--- Start Document text ---
Cameron Smith has broken through for his first major professional victory on home soil, claiming the Australian PGA Championship in a thrilling sudden death play-off over New South Welshman Jordan Zunic.
Smith started the final round three shots adrift of Zunic but was able to make up the deficit and, despite a bogey on the 72nd hole, he prevailed on the second play-off hole at RACV Royal PInes to win the Joe Kirkwood Cup. You could have heard the cheers from Wantima all the way down the M1.
“At Wantima, jeez, I don't know, I don't know. I don't think I want to know,” Smith joked when asked what the celebrations might look like at his junior club north of Brisbane.
The small statured Queenslander had the majority of the home crowd behind him and luck on his side for most of the final round as he set about chasing down the red hot Zunic, who was left to rue his bogey-double bogey end to round three. Finishing with a one-under 71 on Sunday, in a tie with Smith at 18-under.
The third member of the final group, Adam Bland, was the only other player with a realistic chance late in the final round Sunday. But missed putt after putt, which added up for the left hander who came up one shy of the playoff.
“I didn't have my game really today or the last two days after the first few days, but hung tough and got around with a chance to win coming down the last few holes, so it was still good to be there,” Bland said.
The only member of the crowd not in Smith’s corner it seemed was a man set on putting the 24-year-old off his game. Smith’s caddy, Sam Pinfold, eventually had enough when the repeat offender coughed as his man settled over his second shot at the final hole, having the man removed by security.
“He just said a few nasty things there on the left-hand side telling me not to choke,” Smith said of the heckler. “Then as I was approaching into – I tried to just play it off, and then as I was coming into the ball, he coughed and sneezed.
“I guess he was from New South Wales,” Smith joked.
Smith stumbled early in the fourth round, which was moved forward to avoid storms that never eventuated, making a bogey at the par-3 2nd hole but had good company with Zunic dropping a shot at the first hole, meaning the gap between the two remained at three.
--- End Document text ---
Written tasks:
- a) Decide whether each statement agrees with the Australian PGA Championship article, answering yes or no and quoting the words that settle it: (i) Smith began the final round three shots behind Zunic. (ii) Bland finished two shots short of the playoff. (iii) Storms struck the course after the fourth round was moved forward.
- b) Answer these questions from the Australian PGA Championship article:
(i) On which play-off hole did Smith win?
(ii) Who caddied for Smith?
(iii) Where did Smith make his early bogey in the fourth round?
--- Start Information shown ---
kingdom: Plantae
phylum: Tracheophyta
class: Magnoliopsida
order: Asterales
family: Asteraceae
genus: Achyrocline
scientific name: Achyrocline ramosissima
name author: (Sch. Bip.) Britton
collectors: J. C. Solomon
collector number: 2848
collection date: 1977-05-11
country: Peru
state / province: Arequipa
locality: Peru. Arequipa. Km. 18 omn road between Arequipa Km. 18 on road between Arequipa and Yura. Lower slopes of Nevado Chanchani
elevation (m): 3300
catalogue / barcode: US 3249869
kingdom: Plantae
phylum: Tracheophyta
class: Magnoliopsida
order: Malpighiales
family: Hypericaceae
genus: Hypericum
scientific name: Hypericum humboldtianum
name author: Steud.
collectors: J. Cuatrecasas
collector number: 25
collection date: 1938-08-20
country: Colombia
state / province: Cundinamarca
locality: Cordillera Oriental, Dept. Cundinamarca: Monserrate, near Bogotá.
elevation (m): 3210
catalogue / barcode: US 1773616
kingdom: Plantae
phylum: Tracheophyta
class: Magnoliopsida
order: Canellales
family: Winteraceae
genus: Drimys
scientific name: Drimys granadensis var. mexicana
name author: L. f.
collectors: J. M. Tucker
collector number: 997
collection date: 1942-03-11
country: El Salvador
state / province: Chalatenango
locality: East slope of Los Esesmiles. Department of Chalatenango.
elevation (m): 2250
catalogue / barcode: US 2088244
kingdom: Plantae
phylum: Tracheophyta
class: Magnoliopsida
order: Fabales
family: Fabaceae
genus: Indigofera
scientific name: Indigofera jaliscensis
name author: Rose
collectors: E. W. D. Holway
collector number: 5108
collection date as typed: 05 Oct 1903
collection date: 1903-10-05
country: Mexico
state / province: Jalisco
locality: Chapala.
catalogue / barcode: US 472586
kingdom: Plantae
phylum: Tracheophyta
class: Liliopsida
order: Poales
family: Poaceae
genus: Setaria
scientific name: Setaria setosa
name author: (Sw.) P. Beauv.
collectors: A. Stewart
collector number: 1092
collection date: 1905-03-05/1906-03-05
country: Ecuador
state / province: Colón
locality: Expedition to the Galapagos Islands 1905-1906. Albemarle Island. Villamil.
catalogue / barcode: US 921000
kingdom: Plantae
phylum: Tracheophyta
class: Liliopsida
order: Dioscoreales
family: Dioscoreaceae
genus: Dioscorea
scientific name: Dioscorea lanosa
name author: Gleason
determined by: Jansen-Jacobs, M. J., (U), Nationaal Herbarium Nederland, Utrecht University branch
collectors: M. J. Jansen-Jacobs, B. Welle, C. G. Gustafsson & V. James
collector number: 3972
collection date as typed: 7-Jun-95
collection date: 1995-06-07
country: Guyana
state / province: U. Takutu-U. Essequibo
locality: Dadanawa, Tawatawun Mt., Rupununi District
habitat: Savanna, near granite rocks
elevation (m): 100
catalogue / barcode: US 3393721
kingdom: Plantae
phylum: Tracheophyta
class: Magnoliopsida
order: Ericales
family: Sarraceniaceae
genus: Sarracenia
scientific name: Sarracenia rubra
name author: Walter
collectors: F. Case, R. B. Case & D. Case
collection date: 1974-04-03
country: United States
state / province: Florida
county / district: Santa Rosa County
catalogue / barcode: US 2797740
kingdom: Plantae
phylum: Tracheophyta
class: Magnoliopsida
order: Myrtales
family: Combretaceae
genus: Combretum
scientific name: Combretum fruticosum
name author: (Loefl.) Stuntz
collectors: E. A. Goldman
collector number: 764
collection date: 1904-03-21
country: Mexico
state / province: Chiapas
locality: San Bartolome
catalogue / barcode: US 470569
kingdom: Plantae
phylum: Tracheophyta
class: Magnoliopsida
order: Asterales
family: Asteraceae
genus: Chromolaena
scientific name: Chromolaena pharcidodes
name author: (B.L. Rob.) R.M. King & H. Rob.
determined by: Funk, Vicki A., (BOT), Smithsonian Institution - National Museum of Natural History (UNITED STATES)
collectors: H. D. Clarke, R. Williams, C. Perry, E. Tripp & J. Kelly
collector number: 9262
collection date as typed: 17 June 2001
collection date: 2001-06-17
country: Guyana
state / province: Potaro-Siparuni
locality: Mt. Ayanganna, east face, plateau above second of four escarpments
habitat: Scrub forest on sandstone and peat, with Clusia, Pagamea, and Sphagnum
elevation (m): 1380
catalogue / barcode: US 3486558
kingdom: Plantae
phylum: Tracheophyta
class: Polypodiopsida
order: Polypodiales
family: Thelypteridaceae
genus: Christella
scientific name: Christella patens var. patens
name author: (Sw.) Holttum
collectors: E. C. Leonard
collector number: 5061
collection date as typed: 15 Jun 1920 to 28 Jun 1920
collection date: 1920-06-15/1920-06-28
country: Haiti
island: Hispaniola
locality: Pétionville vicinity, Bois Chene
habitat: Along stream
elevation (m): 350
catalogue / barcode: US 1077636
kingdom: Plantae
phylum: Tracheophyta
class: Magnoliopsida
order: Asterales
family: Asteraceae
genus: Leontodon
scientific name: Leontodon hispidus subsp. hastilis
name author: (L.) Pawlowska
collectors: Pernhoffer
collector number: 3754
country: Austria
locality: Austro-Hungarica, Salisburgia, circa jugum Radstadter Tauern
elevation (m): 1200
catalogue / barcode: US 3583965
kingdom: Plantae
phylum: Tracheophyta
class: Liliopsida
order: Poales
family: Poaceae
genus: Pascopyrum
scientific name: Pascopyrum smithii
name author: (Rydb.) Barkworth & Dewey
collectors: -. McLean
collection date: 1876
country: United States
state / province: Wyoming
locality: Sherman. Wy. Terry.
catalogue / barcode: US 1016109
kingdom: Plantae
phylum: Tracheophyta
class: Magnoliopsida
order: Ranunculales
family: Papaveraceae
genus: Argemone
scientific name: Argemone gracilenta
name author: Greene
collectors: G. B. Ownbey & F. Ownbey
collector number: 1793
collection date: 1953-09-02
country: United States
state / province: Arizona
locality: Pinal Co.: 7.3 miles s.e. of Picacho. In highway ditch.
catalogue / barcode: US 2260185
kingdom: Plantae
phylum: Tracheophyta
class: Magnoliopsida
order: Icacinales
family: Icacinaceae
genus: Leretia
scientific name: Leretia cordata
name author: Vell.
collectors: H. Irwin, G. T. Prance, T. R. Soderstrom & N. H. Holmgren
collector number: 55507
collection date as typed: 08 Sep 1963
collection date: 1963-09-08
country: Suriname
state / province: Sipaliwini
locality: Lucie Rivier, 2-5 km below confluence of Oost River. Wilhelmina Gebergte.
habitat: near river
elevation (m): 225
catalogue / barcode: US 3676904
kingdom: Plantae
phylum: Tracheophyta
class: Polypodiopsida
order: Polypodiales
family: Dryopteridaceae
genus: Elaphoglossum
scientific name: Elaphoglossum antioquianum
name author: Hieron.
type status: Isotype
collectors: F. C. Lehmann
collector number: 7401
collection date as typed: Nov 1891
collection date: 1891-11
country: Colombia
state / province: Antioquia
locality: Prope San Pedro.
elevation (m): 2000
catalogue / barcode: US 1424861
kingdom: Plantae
--- End Information shown ---
Solutions per task:
- a)
(i) Yes: "Smith started the final round three shots adrift of Zunic"
(ii) No: "came up one shy of the playoff"
(iii) No: "moved forward to avoid storms that never eventuated"

- b)
(i) The second play-off hole.
(ii) Sam Pinfold.
(iii) At the par-3 2nd hole.